Peñón compartido
El control de las fronteras por la UE es un progreso social y diplomático
El “principio de acuerdo” entre España y el Reino Unido alcanzado in extremis el último día de 2020 —y bajo inequívoco ultimátum de Madrid— por el que la Verja de Gibraltar dejará de ser tal en unos meses contiene señales claras de lo que podrá ser una gestión compartida de los asuntos del Peñón, lo que se aproxima a una especie de ejercicio de limitada cosoberanía práctica entre ambos países.
Cuando lo pactado bilateralmente se convierta en oficial en el nivel multilateral Londres-Bruselas —donde España ostenta la capacidad de vetar las decisiones sobre la Roca—, Gibraltar se unirá al espacio Schengen, de libre circulación de personas entre 22 países comunitarios y otros vecinos (Suiza, Noruega, Islandia y Liechtenstein). Esto implica que ese territorio se incorpora parcialmente al espacio y la política europea, a diferencia del resto del Reino Unido. Y por tanto, estrecha mucho más su relación con uno de sus protagonistas, España, por encima de las que en ese ámbito mantiene con su metrópoli.
La frontera de la colonia se traslada así desde la cercana Línea de la Concepción al puerto y al aeropuerto gibraltareños, con lo que a quienes entren en el Peñón desde España no se les requerirá pasaporte, pero sí a los británicos que viajen al mismo desde su isla. En términos de gestión de fronteras, puede decirse que la Roca se adscribe a Europa y abandona el eximperio.
El control portuario y aeroportuario queda en manos de la agencia europea Frontex, de la que España es socia y no lo es el Reino Unido: será Madrid la que responda de que la normativa de Schengen se aplica en Gibraltar, pues los agentes de Frontex dependerán de las autoridades españolas para la entrada de un visitante y/o la concesión de un visado de corta duración. El período pactado de aplicación transitoria es de cuatro años, y el Gobierno asegura que a su término será la gendarmería española la que reemplace a Frontex en su tarea de control.
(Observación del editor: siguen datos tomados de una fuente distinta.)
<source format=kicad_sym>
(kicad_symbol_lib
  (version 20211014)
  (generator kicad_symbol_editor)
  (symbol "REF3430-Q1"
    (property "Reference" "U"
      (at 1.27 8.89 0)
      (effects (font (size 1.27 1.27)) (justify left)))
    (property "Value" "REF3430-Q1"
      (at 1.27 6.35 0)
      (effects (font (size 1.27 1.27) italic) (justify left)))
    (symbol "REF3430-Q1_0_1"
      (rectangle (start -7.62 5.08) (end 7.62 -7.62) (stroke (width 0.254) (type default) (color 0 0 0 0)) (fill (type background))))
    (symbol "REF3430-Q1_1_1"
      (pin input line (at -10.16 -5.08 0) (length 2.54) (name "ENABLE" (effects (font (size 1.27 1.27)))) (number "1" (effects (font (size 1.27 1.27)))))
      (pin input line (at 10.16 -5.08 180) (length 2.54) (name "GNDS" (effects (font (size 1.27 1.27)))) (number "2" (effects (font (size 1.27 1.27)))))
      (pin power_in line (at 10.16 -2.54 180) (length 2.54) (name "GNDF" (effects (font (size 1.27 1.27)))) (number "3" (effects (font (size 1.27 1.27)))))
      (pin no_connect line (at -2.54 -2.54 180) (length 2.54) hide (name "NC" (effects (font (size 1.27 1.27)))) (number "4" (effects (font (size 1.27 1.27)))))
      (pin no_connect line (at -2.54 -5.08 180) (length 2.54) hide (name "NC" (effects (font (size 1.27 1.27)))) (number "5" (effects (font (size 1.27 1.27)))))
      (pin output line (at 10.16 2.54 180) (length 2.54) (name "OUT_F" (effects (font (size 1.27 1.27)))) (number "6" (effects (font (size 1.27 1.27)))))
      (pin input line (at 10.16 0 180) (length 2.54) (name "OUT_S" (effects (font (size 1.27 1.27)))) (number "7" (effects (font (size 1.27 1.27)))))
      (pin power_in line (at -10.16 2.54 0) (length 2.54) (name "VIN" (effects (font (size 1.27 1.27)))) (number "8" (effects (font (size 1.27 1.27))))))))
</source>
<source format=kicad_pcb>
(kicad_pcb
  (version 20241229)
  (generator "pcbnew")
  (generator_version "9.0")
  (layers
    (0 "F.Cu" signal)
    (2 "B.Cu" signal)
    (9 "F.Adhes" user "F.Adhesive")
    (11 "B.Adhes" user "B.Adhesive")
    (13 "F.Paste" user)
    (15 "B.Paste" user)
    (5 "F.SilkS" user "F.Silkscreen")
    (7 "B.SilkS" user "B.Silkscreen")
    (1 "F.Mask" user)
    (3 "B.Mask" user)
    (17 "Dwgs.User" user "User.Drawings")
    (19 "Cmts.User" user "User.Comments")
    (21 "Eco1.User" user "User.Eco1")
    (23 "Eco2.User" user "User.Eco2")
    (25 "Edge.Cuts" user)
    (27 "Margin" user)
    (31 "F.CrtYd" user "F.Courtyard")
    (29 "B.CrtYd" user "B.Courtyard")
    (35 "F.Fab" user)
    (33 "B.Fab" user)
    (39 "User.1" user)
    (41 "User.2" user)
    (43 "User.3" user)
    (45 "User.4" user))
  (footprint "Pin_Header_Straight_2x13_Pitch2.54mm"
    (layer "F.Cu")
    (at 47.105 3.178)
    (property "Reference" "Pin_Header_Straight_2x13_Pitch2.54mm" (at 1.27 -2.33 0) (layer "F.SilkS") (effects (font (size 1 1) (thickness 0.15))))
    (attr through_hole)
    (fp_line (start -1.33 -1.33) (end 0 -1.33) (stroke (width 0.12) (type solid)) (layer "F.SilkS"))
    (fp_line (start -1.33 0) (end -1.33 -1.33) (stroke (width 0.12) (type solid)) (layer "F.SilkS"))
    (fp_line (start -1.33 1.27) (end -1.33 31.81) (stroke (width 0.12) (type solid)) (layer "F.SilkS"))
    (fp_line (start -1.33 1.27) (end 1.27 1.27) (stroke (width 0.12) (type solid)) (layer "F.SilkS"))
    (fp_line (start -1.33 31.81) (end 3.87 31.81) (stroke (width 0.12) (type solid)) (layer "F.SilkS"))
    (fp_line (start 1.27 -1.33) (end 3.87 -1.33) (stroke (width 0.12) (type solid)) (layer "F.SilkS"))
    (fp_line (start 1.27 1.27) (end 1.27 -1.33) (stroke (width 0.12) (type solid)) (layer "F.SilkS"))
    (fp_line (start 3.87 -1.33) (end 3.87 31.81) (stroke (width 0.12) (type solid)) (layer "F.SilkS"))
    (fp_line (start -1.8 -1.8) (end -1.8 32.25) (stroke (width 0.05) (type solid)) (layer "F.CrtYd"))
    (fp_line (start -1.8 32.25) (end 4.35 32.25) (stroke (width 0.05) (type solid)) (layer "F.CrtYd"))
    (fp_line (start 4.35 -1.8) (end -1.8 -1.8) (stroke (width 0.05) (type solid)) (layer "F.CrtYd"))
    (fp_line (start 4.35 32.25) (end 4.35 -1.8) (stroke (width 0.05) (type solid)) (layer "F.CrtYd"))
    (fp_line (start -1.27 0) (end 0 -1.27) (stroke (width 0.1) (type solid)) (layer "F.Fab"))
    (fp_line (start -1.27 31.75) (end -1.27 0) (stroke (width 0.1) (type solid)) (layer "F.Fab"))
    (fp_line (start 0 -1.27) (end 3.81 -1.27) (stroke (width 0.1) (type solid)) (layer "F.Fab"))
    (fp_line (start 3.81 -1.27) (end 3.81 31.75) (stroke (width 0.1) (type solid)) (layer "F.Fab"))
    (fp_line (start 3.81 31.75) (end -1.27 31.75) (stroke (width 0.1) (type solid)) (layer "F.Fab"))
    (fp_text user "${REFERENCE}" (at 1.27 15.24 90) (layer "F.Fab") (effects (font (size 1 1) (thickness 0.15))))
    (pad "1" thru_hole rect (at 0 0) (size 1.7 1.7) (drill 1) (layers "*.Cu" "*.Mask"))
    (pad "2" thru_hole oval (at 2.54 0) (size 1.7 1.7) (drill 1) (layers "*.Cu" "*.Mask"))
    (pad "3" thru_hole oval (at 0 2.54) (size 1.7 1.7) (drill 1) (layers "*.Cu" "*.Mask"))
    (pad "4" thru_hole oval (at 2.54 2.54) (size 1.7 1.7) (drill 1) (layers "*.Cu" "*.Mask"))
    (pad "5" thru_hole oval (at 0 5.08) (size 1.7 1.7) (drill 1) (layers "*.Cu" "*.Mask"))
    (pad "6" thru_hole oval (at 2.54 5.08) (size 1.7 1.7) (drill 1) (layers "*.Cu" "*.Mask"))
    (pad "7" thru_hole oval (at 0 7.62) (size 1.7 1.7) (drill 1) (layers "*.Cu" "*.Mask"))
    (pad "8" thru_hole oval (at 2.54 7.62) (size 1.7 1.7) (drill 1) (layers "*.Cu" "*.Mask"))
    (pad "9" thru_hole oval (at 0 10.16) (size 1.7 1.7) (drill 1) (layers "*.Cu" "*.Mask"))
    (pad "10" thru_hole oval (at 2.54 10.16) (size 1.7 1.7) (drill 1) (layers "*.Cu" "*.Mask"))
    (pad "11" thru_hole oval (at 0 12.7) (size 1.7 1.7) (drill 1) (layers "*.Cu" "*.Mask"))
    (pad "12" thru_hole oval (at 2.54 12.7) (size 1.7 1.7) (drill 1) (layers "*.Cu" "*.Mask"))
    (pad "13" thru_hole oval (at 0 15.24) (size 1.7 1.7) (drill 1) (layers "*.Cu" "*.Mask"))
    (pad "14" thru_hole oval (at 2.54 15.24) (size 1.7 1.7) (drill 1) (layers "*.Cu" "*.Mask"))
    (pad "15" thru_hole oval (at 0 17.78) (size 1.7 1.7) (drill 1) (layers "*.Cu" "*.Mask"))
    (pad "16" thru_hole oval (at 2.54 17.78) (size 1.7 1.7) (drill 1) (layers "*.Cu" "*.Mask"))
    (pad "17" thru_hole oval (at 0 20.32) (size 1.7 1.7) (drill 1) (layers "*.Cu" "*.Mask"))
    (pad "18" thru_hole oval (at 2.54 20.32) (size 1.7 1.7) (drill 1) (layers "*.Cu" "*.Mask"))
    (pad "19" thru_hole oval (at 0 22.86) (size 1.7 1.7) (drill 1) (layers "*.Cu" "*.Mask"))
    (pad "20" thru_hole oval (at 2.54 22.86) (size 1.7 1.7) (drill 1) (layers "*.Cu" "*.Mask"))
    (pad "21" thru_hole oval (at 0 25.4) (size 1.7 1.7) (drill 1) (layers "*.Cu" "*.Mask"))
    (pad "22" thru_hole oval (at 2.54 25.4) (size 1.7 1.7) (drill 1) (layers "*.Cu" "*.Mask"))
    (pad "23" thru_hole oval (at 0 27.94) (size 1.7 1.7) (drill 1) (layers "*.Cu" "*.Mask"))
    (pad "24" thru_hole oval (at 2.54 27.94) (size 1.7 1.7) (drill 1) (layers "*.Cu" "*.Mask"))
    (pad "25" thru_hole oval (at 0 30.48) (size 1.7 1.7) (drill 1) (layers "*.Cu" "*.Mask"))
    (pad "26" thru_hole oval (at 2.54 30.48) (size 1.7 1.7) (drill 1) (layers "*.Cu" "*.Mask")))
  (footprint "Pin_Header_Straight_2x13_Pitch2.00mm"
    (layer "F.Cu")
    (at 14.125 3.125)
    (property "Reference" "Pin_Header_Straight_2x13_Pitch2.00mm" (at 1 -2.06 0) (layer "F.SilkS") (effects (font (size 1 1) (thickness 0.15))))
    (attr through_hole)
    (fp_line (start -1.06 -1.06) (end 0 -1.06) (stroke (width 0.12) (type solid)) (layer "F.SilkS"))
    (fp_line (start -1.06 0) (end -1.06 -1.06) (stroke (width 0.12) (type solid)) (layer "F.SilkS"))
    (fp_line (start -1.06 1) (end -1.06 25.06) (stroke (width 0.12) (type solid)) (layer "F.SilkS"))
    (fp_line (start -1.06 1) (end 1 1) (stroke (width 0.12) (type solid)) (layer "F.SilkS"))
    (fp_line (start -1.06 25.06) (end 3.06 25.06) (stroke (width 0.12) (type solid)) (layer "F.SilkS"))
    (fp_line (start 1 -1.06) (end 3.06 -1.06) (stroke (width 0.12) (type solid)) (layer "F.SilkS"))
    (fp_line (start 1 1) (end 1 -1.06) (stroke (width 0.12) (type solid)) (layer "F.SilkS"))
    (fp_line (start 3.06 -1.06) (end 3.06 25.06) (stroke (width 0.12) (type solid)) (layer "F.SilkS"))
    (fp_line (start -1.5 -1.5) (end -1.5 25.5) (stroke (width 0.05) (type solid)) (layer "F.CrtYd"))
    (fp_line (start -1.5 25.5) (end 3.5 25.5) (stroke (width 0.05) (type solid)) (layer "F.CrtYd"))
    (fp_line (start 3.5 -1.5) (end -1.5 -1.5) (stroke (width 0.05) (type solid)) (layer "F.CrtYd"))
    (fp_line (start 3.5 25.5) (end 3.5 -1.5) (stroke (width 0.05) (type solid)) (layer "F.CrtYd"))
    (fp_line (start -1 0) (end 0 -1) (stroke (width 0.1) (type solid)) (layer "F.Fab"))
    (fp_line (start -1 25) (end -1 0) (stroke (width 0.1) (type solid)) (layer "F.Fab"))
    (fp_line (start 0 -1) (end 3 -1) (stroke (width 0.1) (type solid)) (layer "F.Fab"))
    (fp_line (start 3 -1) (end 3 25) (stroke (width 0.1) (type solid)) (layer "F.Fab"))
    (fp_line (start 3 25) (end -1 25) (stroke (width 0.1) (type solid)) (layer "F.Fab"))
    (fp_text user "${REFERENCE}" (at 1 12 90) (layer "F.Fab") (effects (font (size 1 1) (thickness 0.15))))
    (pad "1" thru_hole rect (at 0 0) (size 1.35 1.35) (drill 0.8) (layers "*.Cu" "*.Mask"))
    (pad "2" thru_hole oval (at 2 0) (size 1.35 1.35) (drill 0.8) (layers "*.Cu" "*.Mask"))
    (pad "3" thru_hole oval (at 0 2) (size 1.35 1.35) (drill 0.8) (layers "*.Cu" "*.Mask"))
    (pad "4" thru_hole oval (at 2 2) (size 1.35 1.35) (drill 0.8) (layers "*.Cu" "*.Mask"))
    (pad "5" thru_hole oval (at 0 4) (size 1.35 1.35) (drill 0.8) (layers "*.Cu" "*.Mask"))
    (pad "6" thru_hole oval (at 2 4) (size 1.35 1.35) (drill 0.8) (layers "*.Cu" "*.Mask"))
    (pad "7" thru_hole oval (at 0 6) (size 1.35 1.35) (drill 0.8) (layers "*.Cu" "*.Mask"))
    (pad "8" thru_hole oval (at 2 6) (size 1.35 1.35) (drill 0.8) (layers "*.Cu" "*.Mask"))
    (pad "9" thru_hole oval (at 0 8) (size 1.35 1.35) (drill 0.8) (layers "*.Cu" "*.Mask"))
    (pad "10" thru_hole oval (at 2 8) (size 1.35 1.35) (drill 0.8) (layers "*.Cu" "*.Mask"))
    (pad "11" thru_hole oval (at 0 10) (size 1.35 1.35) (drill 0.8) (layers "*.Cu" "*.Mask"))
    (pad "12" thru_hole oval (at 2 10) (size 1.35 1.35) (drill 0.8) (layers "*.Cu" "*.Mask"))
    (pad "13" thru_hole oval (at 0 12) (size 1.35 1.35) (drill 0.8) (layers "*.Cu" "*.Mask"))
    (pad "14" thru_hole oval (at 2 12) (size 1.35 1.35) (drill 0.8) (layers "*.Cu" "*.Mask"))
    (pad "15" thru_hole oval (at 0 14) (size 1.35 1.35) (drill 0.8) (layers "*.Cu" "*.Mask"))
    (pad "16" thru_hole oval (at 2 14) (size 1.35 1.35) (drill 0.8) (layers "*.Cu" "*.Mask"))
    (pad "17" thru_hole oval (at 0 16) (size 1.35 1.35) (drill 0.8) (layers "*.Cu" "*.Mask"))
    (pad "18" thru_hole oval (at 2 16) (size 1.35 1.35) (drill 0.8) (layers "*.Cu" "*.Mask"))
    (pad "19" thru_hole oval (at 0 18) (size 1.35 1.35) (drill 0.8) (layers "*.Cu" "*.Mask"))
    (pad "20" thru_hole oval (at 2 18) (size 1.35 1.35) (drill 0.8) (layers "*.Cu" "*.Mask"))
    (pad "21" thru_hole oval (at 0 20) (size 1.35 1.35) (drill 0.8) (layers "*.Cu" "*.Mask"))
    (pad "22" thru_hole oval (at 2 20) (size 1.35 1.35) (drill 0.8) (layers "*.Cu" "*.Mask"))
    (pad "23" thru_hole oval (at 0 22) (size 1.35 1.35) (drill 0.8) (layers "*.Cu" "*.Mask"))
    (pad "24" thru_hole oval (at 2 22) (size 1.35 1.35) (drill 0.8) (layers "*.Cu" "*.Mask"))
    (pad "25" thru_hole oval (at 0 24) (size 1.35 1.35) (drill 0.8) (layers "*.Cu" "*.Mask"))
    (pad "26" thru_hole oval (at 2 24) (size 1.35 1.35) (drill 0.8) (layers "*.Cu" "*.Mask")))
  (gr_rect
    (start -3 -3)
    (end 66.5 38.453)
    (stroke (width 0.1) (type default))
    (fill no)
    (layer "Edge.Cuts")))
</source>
No se trata obviamente de una cosoberanía hispano-británica sobre el conjunto de relaciones exteriores, defensa e inmigración del disputado territorio. Pero sí el inicio del acceso de España, a través de Europa, a uno de sus elementos clave y más simbólicos, la gestión de las fronteras. Si el primer ministro británico ha definido la soberanía que ha perseguido con el Brexit como “el control de nuestras leyes, nuestras fronteras y nuestras aguas”, muchos echarán en falta el segundo término de su lema: la frontera de Gibraltar correrá de cuenta europea. Y es que, junto a la moneda, la defensa y la diplomacia, el control del perímetro territorial constituye tradicionalmente una de las competencias soberanas esenciales del Estado nación.
Si nada tuerce este acuerdo, que beneficiará sobre todo a los gibraltareños y a la población andaluza de la zona —al permear su línea divisoria—, se convertirá en un progreso muy consistente para mejorar su vida cotidiana y laboral y sus relaciones vecinales. Será también el principal avance diplomático en tres siglos para diluir el recelo infundido a la población local en torno a España, construir un clima de confianza mutua y revertir prácticas irregulares (fiscales y medioambientales, entre otras) en el Peñón. Y por ende, un paso importante en el complejo camino de aplicación de las resoluciones descolonizadoras de Naciones Unidas.